Even fit humans carry more body fat than other primates—chimpanzees, for example. So, it’s clear that our relative chubbiness isn’t all about behavior, even though many of us consume junk foods while struggling with sedentary lifestyles. And we can’t blame our genes, either. Humans and chimpanzees have nearly identical DNA sequences. To get the skinny on human fat, we must take a step back from our genes and see how they’re packaged.
That’s exactly what scientists at Duke University have done. They’ve found that in human evolutionary history, critical shifts occurred in our ancestor’s fat cells, shifts that took place at the epigenetic level, where DNA may be bunched up tightly or hang loosely, like the bellows of an accordion. Some of the bunched-up DNA in our fat cells happens to correspond to genes that turn “bad” calorie-storing fat (white fat) into “good” calorie-burning fat (beige or brown fat).
The bunching up keeps these genes inaccessible, ensuring that we maintain larger fat reserves than our primate cousins. Whereas healthy humans have 14–31% body fat, other primates have less than 9%.

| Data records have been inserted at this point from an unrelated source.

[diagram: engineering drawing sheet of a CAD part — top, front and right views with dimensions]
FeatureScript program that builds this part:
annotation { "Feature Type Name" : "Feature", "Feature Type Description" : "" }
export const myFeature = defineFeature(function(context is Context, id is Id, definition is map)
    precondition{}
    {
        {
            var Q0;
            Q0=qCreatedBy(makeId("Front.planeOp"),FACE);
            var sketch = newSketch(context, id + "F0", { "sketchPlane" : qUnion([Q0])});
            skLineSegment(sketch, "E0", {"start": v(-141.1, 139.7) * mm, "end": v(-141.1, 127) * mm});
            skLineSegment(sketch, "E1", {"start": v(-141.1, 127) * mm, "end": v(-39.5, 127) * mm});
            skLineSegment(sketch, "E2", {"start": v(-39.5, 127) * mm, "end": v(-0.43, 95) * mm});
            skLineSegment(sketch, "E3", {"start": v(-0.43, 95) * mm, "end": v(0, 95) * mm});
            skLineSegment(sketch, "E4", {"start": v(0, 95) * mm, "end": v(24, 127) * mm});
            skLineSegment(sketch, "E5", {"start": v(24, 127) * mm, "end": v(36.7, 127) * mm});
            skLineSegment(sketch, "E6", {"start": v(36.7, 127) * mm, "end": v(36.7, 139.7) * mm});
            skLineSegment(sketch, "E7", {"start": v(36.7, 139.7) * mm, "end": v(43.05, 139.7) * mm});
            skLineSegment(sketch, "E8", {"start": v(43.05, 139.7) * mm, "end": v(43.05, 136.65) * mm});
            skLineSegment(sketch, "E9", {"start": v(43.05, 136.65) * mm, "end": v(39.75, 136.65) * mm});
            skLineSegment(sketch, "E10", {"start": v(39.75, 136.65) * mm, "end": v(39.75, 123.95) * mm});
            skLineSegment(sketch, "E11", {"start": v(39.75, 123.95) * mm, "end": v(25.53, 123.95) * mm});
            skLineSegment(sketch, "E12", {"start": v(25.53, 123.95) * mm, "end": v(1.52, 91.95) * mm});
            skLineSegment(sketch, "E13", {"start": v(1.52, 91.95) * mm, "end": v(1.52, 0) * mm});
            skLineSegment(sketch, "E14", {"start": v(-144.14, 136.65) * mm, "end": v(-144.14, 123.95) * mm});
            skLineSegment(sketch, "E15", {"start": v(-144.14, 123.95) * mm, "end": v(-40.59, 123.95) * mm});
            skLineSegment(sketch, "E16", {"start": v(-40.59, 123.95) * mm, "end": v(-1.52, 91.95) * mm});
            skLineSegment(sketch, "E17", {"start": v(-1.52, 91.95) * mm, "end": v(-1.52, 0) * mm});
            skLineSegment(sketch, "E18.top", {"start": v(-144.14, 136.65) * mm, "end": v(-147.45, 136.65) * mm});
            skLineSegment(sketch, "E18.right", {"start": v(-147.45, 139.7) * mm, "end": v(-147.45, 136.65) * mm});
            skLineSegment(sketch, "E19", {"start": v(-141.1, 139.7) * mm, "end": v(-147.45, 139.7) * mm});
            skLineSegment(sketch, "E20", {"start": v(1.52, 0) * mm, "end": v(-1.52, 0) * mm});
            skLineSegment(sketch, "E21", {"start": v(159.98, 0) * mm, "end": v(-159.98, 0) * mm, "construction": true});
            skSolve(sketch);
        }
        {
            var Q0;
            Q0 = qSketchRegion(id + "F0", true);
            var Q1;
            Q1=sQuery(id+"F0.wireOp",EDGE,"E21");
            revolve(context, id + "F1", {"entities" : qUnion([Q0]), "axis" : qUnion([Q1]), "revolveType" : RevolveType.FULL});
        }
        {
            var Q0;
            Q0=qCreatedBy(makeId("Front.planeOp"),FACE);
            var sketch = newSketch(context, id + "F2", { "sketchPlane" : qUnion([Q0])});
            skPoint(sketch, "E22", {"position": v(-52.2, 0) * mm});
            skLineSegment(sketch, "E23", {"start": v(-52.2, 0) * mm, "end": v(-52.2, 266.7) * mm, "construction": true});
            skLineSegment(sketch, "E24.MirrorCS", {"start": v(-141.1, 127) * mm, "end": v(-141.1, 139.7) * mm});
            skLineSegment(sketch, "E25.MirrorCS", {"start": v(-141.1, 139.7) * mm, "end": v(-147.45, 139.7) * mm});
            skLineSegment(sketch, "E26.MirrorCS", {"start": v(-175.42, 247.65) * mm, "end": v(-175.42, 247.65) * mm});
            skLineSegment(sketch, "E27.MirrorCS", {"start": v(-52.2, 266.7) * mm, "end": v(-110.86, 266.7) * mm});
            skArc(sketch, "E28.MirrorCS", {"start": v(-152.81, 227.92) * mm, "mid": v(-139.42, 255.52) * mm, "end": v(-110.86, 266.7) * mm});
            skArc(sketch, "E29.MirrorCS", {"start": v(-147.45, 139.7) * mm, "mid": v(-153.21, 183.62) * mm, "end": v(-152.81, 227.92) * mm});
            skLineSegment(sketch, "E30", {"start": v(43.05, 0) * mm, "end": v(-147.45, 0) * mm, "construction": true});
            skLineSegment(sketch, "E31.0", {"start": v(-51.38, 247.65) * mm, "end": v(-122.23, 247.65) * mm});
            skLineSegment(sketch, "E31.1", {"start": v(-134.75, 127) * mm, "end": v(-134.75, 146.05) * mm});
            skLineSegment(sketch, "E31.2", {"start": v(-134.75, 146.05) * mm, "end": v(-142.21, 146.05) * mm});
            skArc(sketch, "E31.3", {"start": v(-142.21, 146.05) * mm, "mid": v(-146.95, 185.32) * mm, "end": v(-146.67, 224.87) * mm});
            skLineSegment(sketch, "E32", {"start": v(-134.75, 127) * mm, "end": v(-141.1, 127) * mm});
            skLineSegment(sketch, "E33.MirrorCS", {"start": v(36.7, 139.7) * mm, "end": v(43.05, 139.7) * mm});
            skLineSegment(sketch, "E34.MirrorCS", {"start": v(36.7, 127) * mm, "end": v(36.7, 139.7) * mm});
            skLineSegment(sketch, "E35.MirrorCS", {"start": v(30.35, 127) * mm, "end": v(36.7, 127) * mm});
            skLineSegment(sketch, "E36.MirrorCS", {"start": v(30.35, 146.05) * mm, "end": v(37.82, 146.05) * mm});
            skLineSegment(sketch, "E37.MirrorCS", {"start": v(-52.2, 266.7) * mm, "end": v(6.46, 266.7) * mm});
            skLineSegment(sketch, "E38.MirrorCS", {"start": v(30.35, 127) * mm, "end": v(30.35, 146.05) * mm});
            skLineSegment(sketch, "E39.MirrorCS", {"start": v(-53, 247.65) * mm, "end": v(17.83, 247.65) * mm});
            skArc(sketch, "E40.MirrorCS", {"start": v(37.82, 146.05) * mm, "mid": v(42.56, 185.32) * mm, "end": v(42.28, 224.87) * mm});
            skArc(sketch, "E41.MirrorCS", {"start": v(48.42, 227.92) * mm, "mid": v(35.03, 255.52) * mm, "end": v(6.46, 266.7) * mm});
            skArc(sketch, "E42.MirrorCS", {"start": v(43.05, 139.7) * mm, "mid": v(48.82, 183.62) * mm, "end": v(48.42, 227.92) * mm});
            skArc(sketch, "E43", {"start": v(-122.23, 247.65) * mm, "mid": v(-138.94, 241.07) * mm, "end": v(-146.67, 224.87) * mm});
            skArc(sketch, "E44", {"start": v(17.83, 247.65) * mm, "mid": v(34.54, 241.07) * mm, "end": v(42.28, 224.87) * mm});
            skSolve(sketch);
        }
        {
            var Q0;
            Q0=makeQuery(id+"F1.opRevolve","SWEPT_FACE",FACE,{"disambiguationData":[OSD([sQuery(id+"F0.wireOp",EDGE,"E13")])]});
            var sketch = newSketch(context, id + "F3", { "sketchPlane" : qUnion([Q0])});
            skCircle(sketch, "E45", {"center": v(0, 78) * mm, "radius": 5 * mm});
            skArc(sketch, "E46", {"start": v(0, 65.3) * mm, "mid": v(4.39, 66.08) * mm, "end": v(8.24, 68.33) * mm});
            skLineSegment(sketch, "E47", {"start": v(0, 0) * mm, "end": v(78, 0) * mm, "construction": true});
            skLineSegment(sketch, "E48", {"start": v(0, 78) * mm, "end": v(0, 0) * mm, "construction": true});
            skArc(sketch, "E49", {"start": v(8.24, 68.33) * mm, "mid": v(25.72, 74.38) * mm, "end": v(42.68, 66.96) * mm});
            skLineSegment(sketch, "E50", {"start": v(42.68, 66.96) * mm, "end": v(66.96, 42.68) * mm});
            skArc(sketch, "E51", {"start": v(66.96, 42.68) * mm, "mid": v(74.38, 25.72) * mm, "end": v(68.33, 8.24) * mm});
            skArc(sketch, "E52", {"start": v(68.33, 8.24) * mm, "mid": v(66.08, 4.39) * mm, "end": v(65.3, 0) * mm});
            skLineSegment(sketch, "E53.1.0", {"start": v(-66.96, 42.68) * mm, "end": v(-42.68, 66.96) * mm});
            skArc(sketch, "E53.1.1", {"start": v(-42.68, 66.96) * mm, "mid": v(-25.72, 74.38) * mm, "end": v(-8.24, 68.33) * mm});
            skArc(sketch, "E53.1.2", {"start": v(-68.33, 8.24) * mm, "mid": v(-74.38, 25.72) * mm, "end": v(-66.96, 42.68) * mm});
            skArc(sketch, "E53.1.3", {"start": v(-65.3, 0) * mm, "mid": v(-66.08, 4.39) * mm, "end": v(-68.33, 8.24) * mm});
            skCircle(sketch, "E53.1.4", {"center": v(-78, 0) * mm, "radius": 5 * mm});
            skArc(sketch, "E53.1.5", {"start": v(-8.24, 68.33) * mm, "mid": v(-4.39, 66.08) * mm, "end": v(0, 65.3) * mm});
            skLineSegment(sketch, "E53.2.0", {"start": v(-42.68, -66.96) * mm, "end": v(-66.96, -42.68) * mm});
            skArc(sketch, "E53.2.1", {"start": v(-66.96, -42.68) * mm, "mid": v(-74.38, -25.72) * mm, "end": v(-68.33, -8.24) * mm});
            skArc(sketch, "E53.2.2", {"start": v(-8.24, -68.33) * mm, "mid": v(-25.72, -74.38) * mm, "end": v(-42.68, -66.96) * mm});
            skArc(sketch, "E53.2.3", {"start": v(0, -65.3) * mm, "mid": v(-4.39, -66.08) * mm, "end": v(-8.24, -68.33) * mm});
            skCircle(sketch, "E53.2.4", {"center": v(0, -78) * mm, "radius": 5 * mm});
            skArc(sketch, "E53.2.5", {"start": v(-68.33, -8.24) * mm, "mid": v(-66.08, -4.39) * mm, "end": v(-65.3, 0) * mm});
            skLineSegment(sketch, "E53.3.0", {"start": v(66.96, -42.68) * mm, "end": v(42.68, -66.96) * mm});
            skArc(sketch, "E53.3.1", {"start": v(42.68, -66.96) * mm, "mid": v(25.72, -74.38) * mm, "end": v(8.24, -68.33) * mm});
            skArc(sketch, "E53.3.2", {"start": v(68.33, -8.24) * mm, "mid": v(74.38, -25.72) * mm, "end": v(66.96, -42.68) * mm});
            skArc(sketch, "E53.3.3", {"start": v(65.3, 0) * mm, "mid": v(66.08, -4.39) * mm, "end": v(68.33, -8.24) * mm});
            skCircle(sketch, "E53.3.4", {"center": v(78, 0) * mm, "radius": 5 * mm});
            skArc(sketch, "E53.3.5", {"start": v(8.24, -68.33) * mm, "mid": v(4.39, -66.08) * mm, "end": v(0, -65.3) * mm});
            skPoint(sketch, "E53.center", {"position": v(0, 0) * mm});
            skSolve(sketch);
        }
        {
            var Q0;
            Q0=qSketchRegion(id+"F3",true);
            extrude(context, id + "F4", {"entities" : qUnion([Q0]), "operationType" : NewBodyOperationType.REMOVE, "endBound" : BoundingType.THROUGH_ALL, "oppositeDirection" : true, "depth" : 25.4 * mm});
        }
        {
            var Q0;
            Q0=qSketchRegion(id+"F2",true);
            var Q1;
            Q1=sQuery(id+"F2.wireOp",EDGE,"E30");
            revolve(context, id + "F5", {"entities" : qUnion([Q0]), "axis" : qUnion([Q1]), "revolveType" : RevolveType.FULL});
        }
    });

To study how fat-transforming DNA is packaged, the Duke scientists, led by biologist Gregory A. Wray, PhD, used a technique called ATAC-seq (Assay for Transposase-Accessible Chromatin using sequencing) to scan the genomes of humans, chimpanzees, and rhesus macaques. The scientists identified roughly 780 DNA regions that were accessible in chimps and macaques, but had become more bunched up in humans. Examining these regions in detail, the team also noticed a recurring snippet of DNA that helps convert fat from one cell type to another.
Additional details appeared June 24 in the journal Genome Biology and Evolution, in an article titled, “Comparative analyses of chromatin landscape in white adipose tissue suggest humans may have less beigeing potential than other primates.” The article indicates that the Duke team paid particular attention to a well-known source of phenotypic divergence, differences in chromatin accessibility in cis-regulatory regions, that is relevant to many traits, including the accumulation of body fat.
“We examined the cis-regulatory landscape of fat during human origins by performing comparative analyses of chromatin accessibility in human and chimpanzee adipose tissue using rhesus macaque as an outgroup,” the article’s authors wrote. “We find that many regions that have decreased accessibility in humans are enriched for promoter and enhancer sequences, are depleted for signatures of negative selection, are located near genes involved with lipid metabolism, and contain a short sequence motif involved in the beigeing of fat.”
The bunching up of many putative regulatory regions associated with the beigeing of fat suggests a mechanism that increases body fat in humans.
“We’ve lost some of the ability to shunt fat cells toward beige or brown fat, and we’re stuck down the white fat pathway,” said Devjanee Swain-Lenz, a postdoctoral associate in biology at Duke and the first author of the current study. It’s still possible to activate the body’s limited brown fat by doing things like exposing people to cold temperatures, she explained, “but we need to work for it.”
Humans, like chimps, need fat to cushion vital organs, insulate us from the cold, and buffer us from starvation. But early humans may have needed to plump up for another reason, the researchers pointed out—as an additional source of energy to fuel our growing, hungry brains.
In the six to eight million years since humans and chimps went their separate ways, human brains have roughly tripled in size. Chimpanzee brains haven’t budged.
The human brain uses more energy, pound for pound, than any other tissue. Steering fat cells toward calorie-storing white fat rather than calorie-burning brown fat, the thinking goes, would have given our ancestors a survival advantage.
Swain-Lenz said another question she gets a lot is: “Are you going to make me skinny?”
“I wish,” she said.
Because of brown fat’s calorie-burning abilities, numerous researchers are trying to figure out if boosting our body’s ability to convert white fat to beige or brown fat could make it easier to slim down.
According to Swain-Lenz, the differences she and her colleagues found among primates might one day be used to help patients with obesity—but we’re not there yet.
“Maybe we could figure out a group of genes that we need to turn on or off, but we’re still very far from that,” Swain-Lenz admitted. “I don’t think that it’s as simple as flipping a switch. If it were, we would have figured this out a long time ago.”